══ Given data

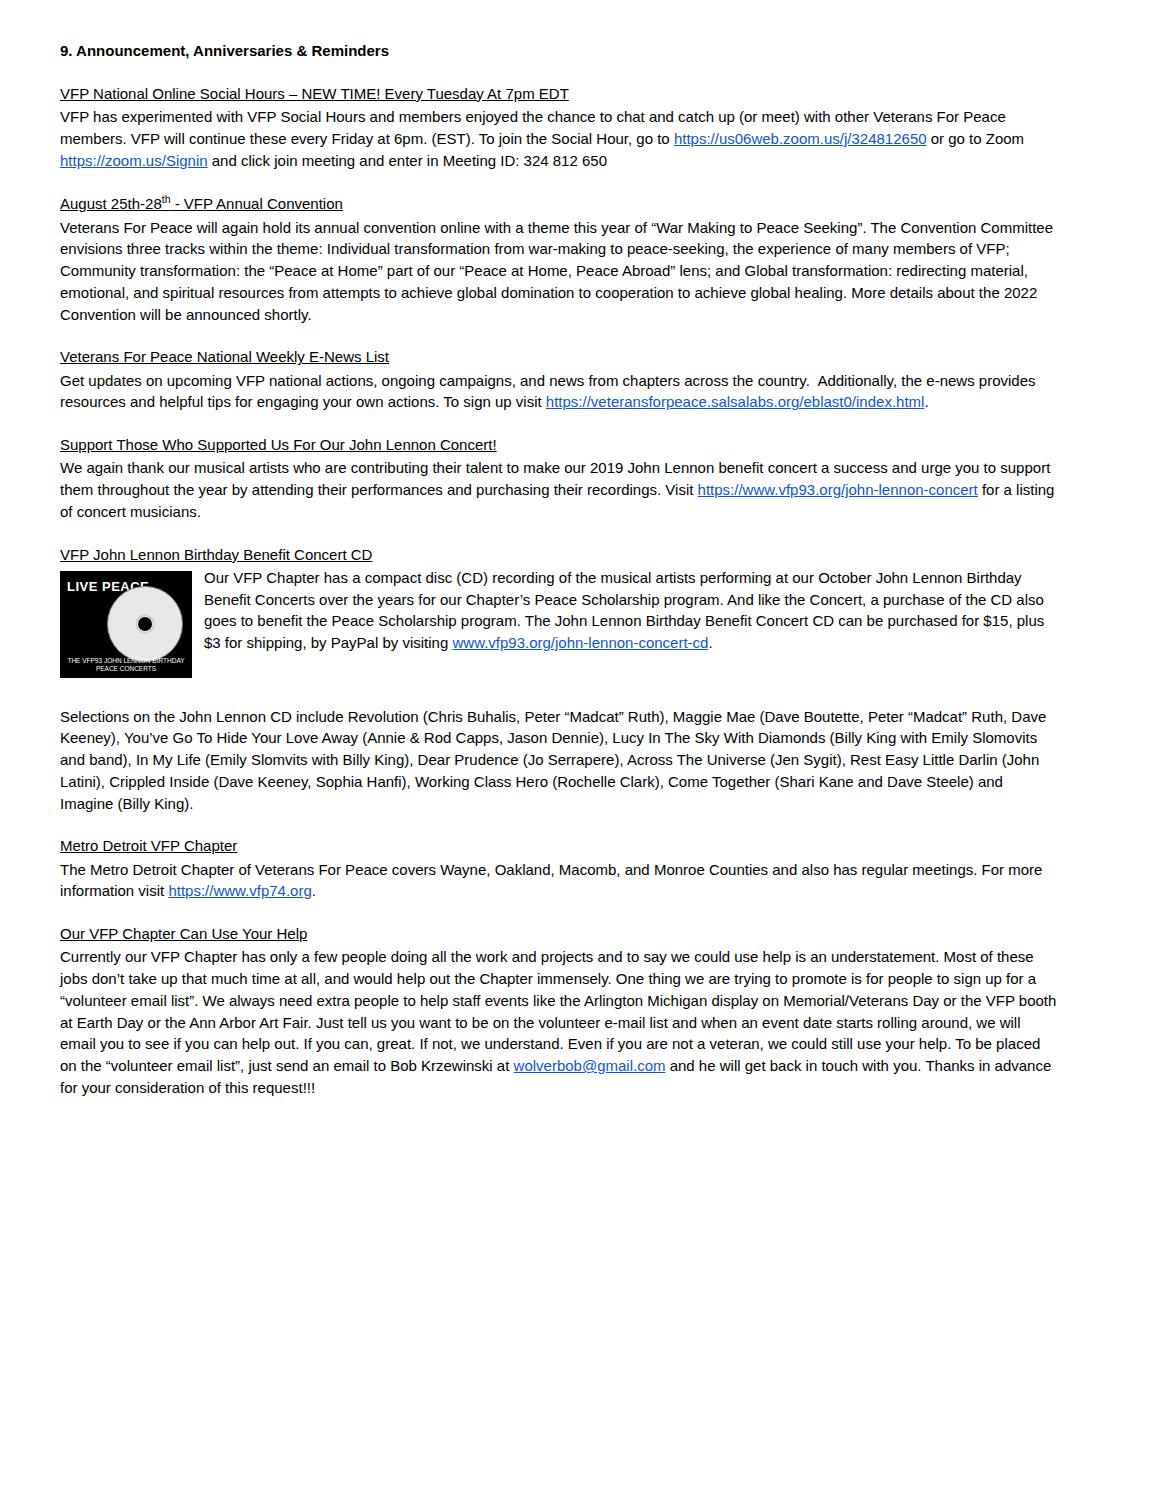9. Announcement, Anniversaries & Reminders
VFP National Online Social Hours – NEW TIME! Every Tuesday At 7pm EDT
VFP has experimented with VFP Social Hours and members enjoyed the chance to chat and catch up (or meet) with other Veterans For Peace members. VFP will continue these every Friday at 6pm. (EST). To join the Social Hour, go to https://us06web.zoom.us/j/324812650 or go to Zoom https://zoom.us/Signin and click join meeting and enter in Meeting ID: 324 812 650
August 25th-28th - VFP Annual Convention
Veterans For Peace will again hold its annual convention online with a theme this year of “War Making to Peace Seeking”. The Convention Committee envisions three tracks within the theme: Individual transformation from war-making to peace-seeking, the experience of many members of VFP; Community transformation: the “Peace at Home” part of our “Peace at Home, Peace Abroad” lens; and Global transformation: redirecting material, emotional, and spiritual resources from attempts to achieve global domination to cooperation to achieve global healing. More details about the 2022 Convention will be announced shortly.
Veterans For Peace National Weekly E-News List
Get updates on upcoming VFP national actions, ongoing campaigns, and news from chapters across the country. Additionally, the e-news provides resources and helpful tips for engaging your own actions. To sign up visit https://veteransforpeace.salsalabs.org/eblast0/index.html.
Support Those Who Supported Us For Our John Lennon Concert!
We again thank our musical artists who are contributing their talent to make our 2019 John Lennon benefit concert a success and urge you to support them throughout the year by attending their performances and purchasing their recordings. Visit https://www.vfp93.org/john-lennon-concert for a listing of concert musicians.
VFP John Lennon Birthday Benefit Concert CD
LIVE PEACE THE VFP93 JOHN LENNON BIRTHDAY
PEACE CONCERTS
Our VFP Chapter has a compact disc (CD) recording of the musical artists performing at our October John Lennon Birthday Benefit Concerts over the years for our Chapter’s Peace Scholarship program. And like the Concert, a purchase of the CD also goes to benefit the Peace Scholarship program. The John Lennon Birthday Benefit Concert CD can be purchased for $15, plus $3 for shipping, by PayPal by visiting www.vfp93.org/john-lennon-concert-cd.
Selections on the John Lennon CD include Revolution (Chris Buhalis, Peter “Madcat” Ruth), Maggie Mae (Dave Boutette, Peter “Madcat” Ruth, Dave Keeney), You’ve Go To Hide Your Love Away (Annie & Rod Capps, Jason Dennie), Lucy In The Sky With Diamonds (Billy King with Emily Slomovits and band), In My Life (Emily Slomvits with Billy King), Dear Prudence (Jo Serrapere), Across The Universe (Jen Sygit), Rest Easy Little Darlin (John Latini), Crippled Inside (Dave Keeney, Sophia Hanfi), Working Class Hero (Rochelle Clark), Come Together (Shari Kane and Dave Steele) and Imagine (Billy King).
Metro Detroit VFP Chapter
The Metro Detroit Chapter of Veterans For Peace covers Wayne, Oakland, Macomb, and Monroe Counties and also has regular meetings. For more information visit https://www.vfp74.org.
Our VFP Chapter Can Use Your Help
Currently our VFP Chapter has only a few people doing all the work and projects and to say we could use help is an understatement. Most of these jobs don’t take up that much time at all, and would help out the Chapter immensely. One thing we are trying to promote is for people to sign up for a “volunteer email list”. We always need extra people to help staff events like the Arlington Michigan display on Memorial/Veterans Day or the VFP booth at Earth Day or the Ann Arbor Art Fair. Just tell us you want to be on the volunteer e-mail list and when an event date starts rolling around, we will email you to see if you can help out. If you can, great. If not, we understand. Even if you are not a veteran, we could still use your help. To be placed on the “volunteer email list”, just send an email to Bob Krzewinski at wolverbob@gmail.com and he will get back in touch with you. Thanks in advance for your consideration of this request!!!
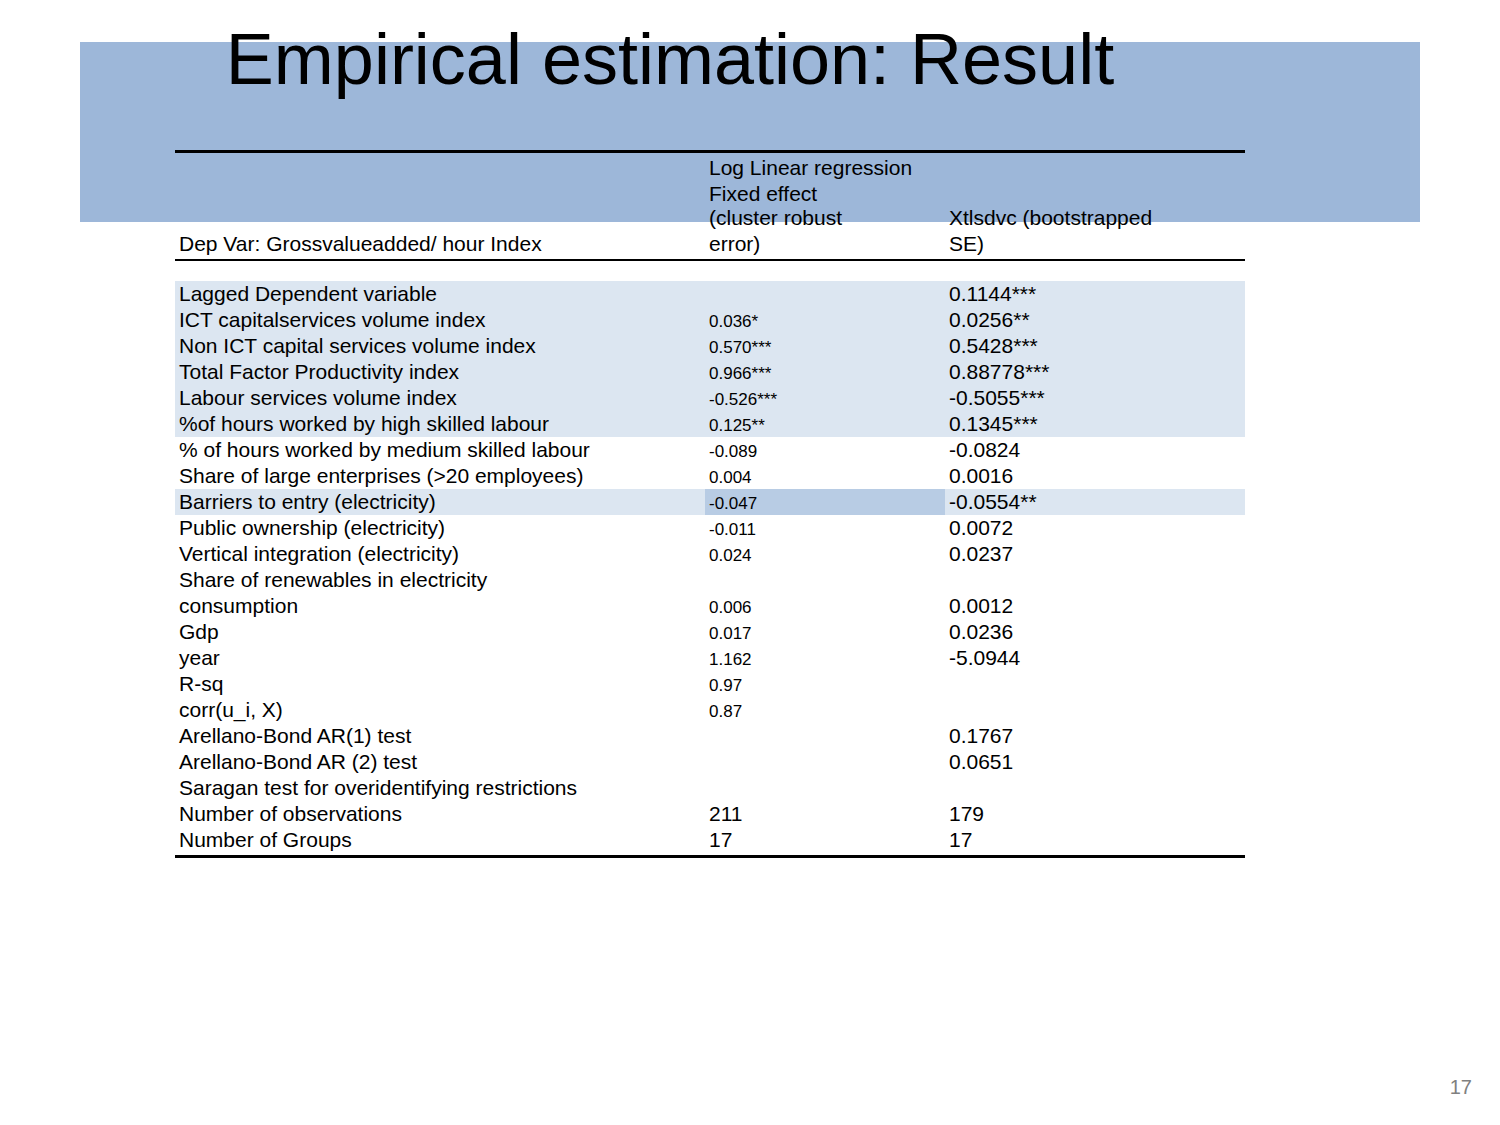Empirical estimation: Result
| | Log Linear regression |
| | Fixed effect (cluster robust | Xtlsdvc (bootstrapped |
| Dep Var: Grossvalueadded/ hour Index | error) | SE) |
| Lagged Dependent variable | | 0.1144*** |
| ICT capitalservices volume index | 0.036* | 0.0256** |
| Non ICT capital services volume index | 0.570*** | 0.5428*** |
| Total Factor Productivity index | 0.966*** | 0.88778*** |
| Labour services volume index | -0.526*** | -0.5055*** |
| %of hours worked by high skilled labour | 0.125** | 0.1345*** |
| % of hours worked by medium skilled labour | -0.089 | -0.0824 |
| Share of large enterprises (>20 employees) | 0.004 | 0.0016 |
| Barriers to entry (electricity) | -0.047 | -0.0554** |
| Public ownership (electricity) | -0.011 | 0.0072 |
| Vertical integration (electricity) | 0.024 | 0.0237 |
| Share of renewables in electricity | | |
| consumption | 0.006 | 0.0012 |
| Gdp | 0.017 | 0.0236 |
| year | 1.162 | -5.0944 |
| R-sq | 0.97 | |
| corr(u_i, X) | 0.87 | |
| Arellano-Bond AR(1) test | | 0.1767 |
| Arellano-Bond AR (2) test | | 0.0651 |
| Saragan test for overidentifying restrictions | | |
| Number of observations | 211 | 179 |
| Number of Groups | 17 | 17 |
17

════

Problem requirements: With the line containing "error) | SE) |" as the first and the final line of the records as the last, copy that span exactly and nothing more.

Output for this task:
| Dep Var: Grossvalueadded/ hour Index | error) | SE) |
| Lagged Dependent variable | | 0.1144*** |
| ICT capitalservices volume index | 0.036* | 0.0256** |
| Non ICT capital services volume index | 0.570*** | 0.5428*** |
| Total Factor Productivity index | 0.966*** | 0.88778*** |
| Labour services volume index | -0.526*** | -0.5055*** |
| %of hours worked by high skilled labour | 0.125** | 0.1345*** |
| % of hours worked by medium skilled labour | -0.089 | -0.0824 |
| Share of large enterprises (>20 employees) | 0.004 | 0.0016 |
| Barriers to entry (electricity) | -0.047 | -0.0554** |
| Public ownership (electricity) | -0.011 | 0.0072 |
| Vertical integration (electricity) | 0.024 | 0.0237 |
| Share of renewables in electricity | | |
| consumption | 0.006 | 0.0012 |
| Gdp | 0.017 | 0.0236 |
| year | 1.162 | -5.0944 |
| R-sq | 0.97 | |
| corr(u_i, X) | 0.87 | |
| Arellano-Bond AR(1) test | | 0.1767 |
| Arellano-Bond AR (2) test | | 0.0651 |
| Saragan test for overidentifying restrictions | | |
| Number of observations | 211 | 179 |
| Number of Groups | 17 | 17 |
17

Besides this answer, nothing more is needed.